Detecting moisture inside the RV

 Water leaks can be a serious two-fold issue. For one, water leaks can lead to structural integrity issues in roofs, floors, which in turn can lead to costly repairs. Water leaks & moisture can also be particularly hazardous to your family’s health because they can foster the perfect environment for molds to grow unchecked. Molds can be an allergen that causes irritations in individuals as small as a runny nose or as fatal as Anaphylaxis. Water leaks and mold should be dealt with in an expedient manner. Infrared cameras can be used to quickly determine whether water stains are active or not. This isn’t a definitive test for moisture, but when a ceiling is all the same temperature, it’s highly unlikely that the ceiling is wet. During an RV inspection, the infrared camera is used to locate potential moisture areas and then that area is probed with a moisture meter extensively to determine if the area is wet.

Wet area near sofa
(Fig 2.1 Wet area near sofa)

Thermal Camera for Engine diagnostics

In addition to fluid analysis. Infrared technology is a helpful tool to aid in RV engine diagnostics.
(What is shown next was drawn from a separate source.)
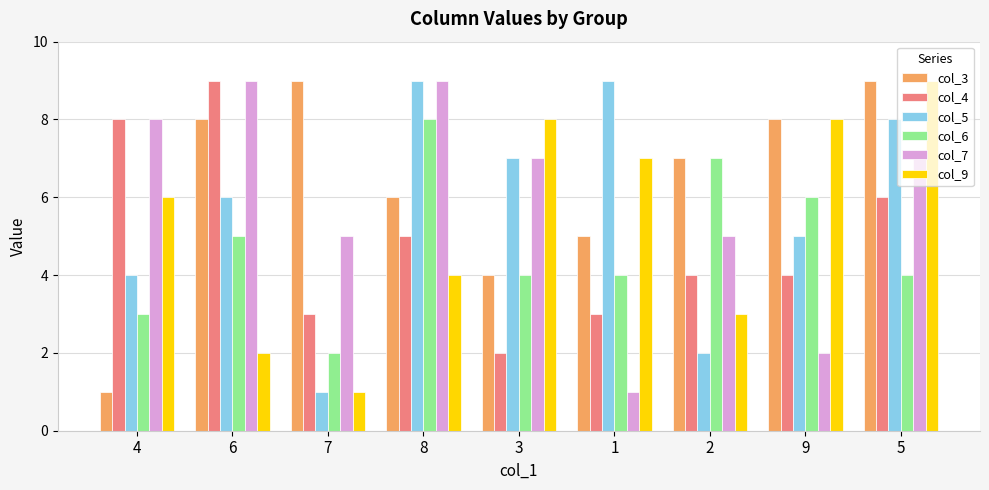

Does the chart contain any negative values?

No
Here at, we use IR technology to look for hot and cold spots in the radiator, is the oil leaking and from what origin and are there temperature differences in cylinders. We also look at cables and hoses for excessive heat and we can also check to make sure the heated mirror function is working.

Cylinder misfire
(Fig 2.2 Cylinder misfire)

Plumbing leaks behind walls

The IR camera can be used to locate water line leaks behind walls. Water leaks are hard to trace. You may identify an area that is wet but where is it coming from. The IR tool can help you determine where the leak is coming from. I recall an inspection I performed for a fifth wheel located at Camping World. When the water pump was on. A leak occurred at the nose of the fifth wheel. The IR tool was very useful in tracing the leak back to the source. The water was coming from a separated line in behind a wall that was pierced by a staple holding the carpet in place.

Plumbing water flow
(Fig2.3 Plumbing water flow)

Air leakage and Heat loss

It very important to make sure your RV is sealed to prevent air leakage. The IR camera is excellent for discovering air leakage around windows. Because the IR camera shows differences in heat signatures for a given area, it is important to set up the testing conditions such that the temperature difference between the interior of the RV and the air outside is as large as possible.  The peaks of the heating and cooling seasons for any region are generally optimal times to gather thermal imaging data since heat or air conditioning can be run in order to maximize the temperature difference. Achieving a 15°  to the 20º difference in temperature is ideal.  The heat or air conditioning should then be turned off for the inspection. The test can help you make changes to your RV to help regulate air loss in order to conserve energy.


Although infrared thermal imaging is a far better diagnostic tool than the naked eye, it does not guarantee 100% accuracy. The tool is just an extra option to help the RV inspector provide more details to aid customers with the most information before they purchase there RV. The RV inspector is trained to inspect and look for issues that the normal consumer would not notice. Please remember that purchasing an RV is a huge investment and it’s best that you reach out to a certified trained RV inspector for guidance.